We have to think we ourselves might be those professionals in our own time! We have been given the responsibility to care for each other – isn’t that what Jesus commands? “Love one another as you love your self.” What judgement will he make on us when he comes again in his glory? What judgement do we make upon ourselves, when we consider our behaviour towards our loved ones? But more telling is what judgement we make upon ourselves when we reflect on how we have behaved toward the stranger. I would say the stranger reveals what our eternal values are. Do we open our hearts and purses when we meet any stranger in dire straits? Do we close our hands into a fist to hold on to those things we consider so important in the everyday – do we grasp money and possessions with a passion we don’t show to people? Do we shake our fists at them? Have we closed our hands around the ephemeral at the expense of the eternal?

Paul’s letter to the Colossians speaks to what is lasting in life. He begins to extol their love toward the saints because of their hope, which begins with their understanding of the word of the gospel.

Paul prays for the Colossians, that they may continue to “lead lives worthy of the Lord, fully pleasing to him, as you bear fruit in every good work”. There is a marvellous literature about the fruits of the spirit we’ll leave for another time. But those worthy lives show the command of the Lord in action, loving one another.

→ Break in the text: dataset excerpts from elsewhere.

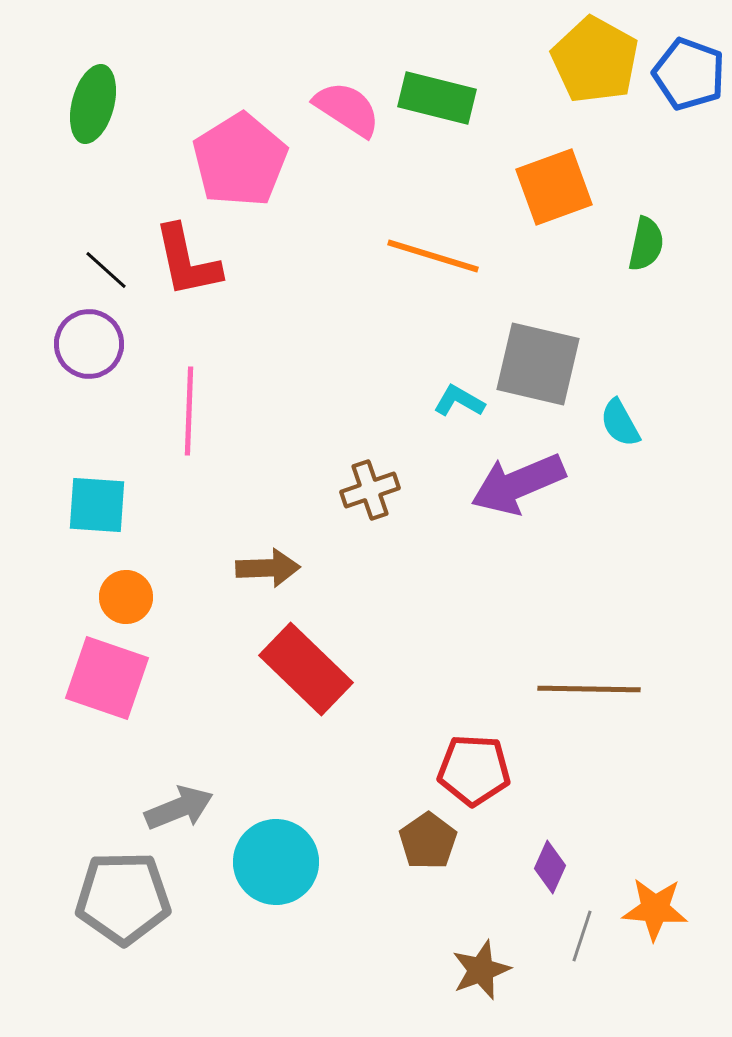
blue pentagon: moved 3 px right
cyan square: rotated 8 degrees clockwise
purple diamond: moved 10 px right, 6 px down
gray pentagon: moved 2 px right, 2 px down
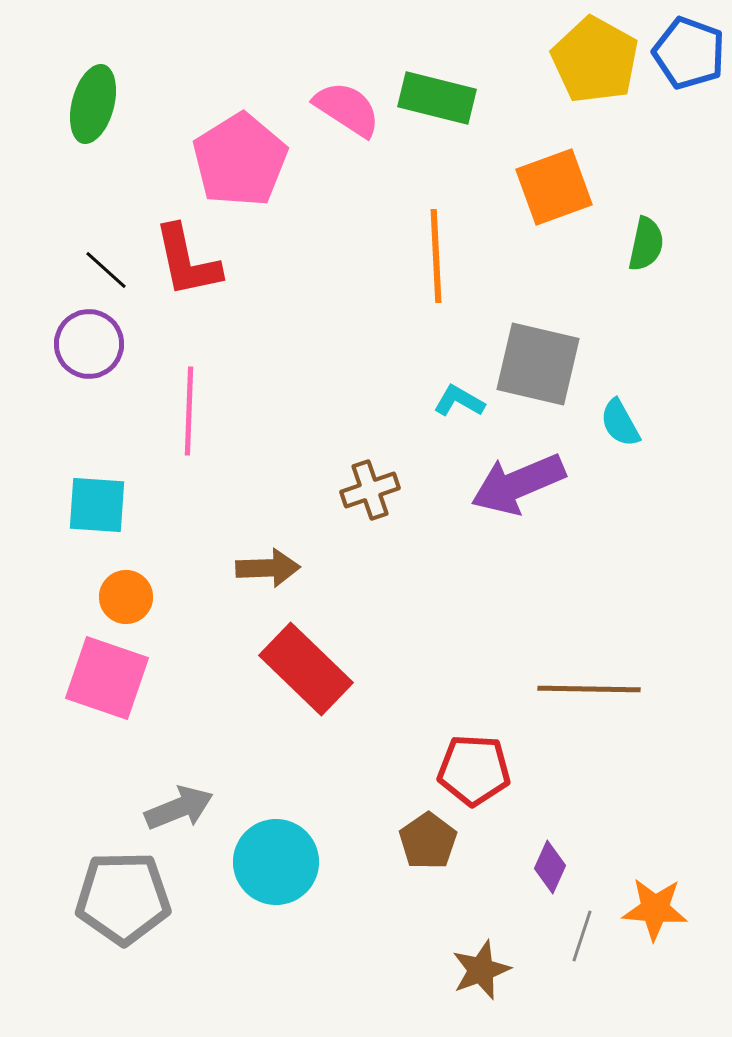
blue pentagon: moved 21 px up
orange line: moved 3 px right; rotated 70 degrees clockwise
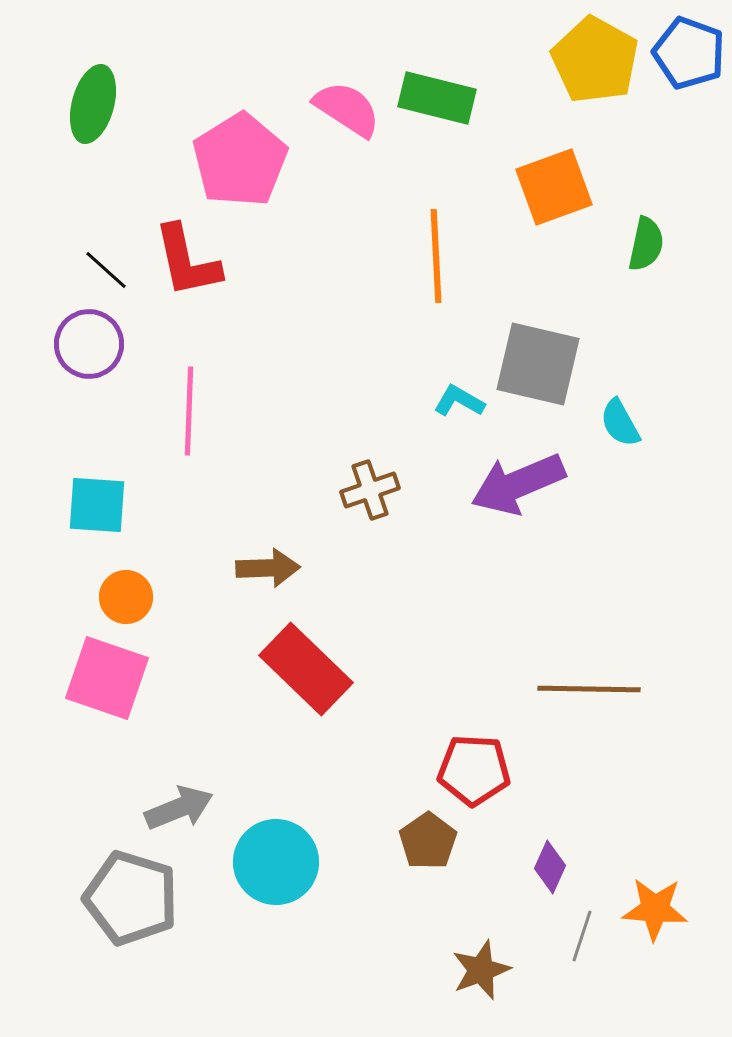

That love is an openness which reveals just what is eternal. When we open our hands and hearts, we reveal just what can pass through our fingers. Such things are not what defines our lives. When we open our hands and hearts, we reveal what we hold dear, what we consider lasting. We show our love. We show that we want to be in that eternal relationship of caritasagape when hands stretch out without that ephemeral grasping, rather when hands stretch out opened with eternal love.